September 22, 2008
Toronto and NYFF. Happy-Go-Lucky.
"On the outskirts of Mike Leigh's blissful Happy-Go-Lucky [site] lie child abusers, stalkers and supremacists, homeless, hairy troglodytes, school bullies, back problems, driving perils, and a series of crumbling relationships no amount of bourgeois BBQs and videogaming seem quite prepared to rectify (quite the reverse," writes David Phelps in the Auteurs' Notebook.
"[S]tarry-eyed heroine, Poppy (Sally Hawkins), takes driving lessons with a trait-by-trait carbon copy of Travis Bickle (Eddie Marsan). What's funny, if it's funny, is people's ability to take it all for granted and move on. Like so many comedies, Happy-Go-Lucky shows us how to accept the world, if not destroy it, as a terrible, terrible place."
"As an equal fan of Leigh's bleak early television work and his delightful Life is Sweet and Topsy-Turvy, I had High Hopes for his new film," writes Ella Taylor. "But despite the elfin charm of Sally Hawkins, who plays an elementary schoolteacher with a sunny outlook that repels all adversity, Happy-Go-Lucky struck me as another form of condescension to the lower orders, only in primary colors."
"Leigh and Hawkins may have overly conceived this eccentric schoolteacher, but it should be noted that they're dealing within the realm of fantasy—trying to show how hard it is for people to retain their essential goodness in spite of the indignities small and large that subsume their lives," writes Ed Gonzalez in Slant. Without certain "striking, borderline frightening scenes that sketch the girl's selfless devotion to others, it would have been too easy to write Happy-Go-Lucky as a lark. With them, the film soars."

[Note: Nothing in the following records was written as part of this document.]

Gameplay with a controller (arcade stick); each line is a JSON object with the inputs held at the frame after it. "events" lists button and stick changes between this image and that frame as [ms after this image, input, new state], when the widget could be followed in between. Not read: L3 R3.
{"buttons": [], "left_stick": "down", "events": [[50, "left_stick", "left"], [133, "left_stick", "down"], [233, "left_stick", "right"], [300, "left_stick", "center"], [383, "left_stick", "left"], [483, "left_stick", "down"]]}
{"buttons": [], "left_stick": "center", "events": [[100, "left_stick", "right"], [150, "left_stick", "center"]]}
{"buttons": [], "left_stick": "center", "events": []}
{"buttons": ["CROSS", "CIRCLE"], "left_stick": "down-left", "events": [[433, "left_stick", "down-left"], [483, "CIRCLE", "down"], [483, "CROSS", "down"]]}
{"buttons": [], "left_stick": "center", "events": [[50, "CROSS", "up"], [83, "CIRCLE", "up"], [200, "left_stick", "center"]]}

"[F]or all its surface innocuousness, Happy-Go-Lucky builds to a climax that's at once utterly predictable and deeply moving," writes Vadim Rizov at the House Next Door. "It kind of ruined my day. It works because the outlines are banal but the performances are phenomenally lived-in."
"Perhaps it all simply would have worked better as a musical," suggests Pacze Moj.
Stephanie Zacharek talks with Leigh about for Salon.
Earlier: Reviews from the UK.
Update, 9/23: "[T]he synthesis of gags and melodrama seems strained in Happy-Go-Lucky: much of the narrative trajectory, slight as it is, appears recycled from earlier, better Leigh films," writes Richard Porton in Cinema Scope. "[S]ince Leigh appears to have more affinities with his gloomier protagonists than with inveterate optimist Poppy, Happy-Go-Lucky, is, good intentions notwithstanding, a rather fraudulent and half-hearted enterprise."
Update, 9/24: "Leigh's portrait sporadically flirts with mushiness, yet melodramatics are avoided thanks in part to the director's restraint as well as, more fundamentally, to Hawkins' marvelously unpretentious performance, which initially seems destined for corny shtick but is imbued with disarmingly genuine heart that's made complicated and authentic by her sporadic flashes of seriousness and sadness," writes Nick Schager.
Update, 9/26: The filmlinc blog has some online viewing: Leigh and Hawkins at their press conference.
Updates, 10/3: William Georgiades talks with Leigh for the Los Angeles Times.
Online listening and viewing tips. Ed Champion talks with Leigh; Filmcatcher interviews Hawkins and Leigh, while IFC has video from the press conference.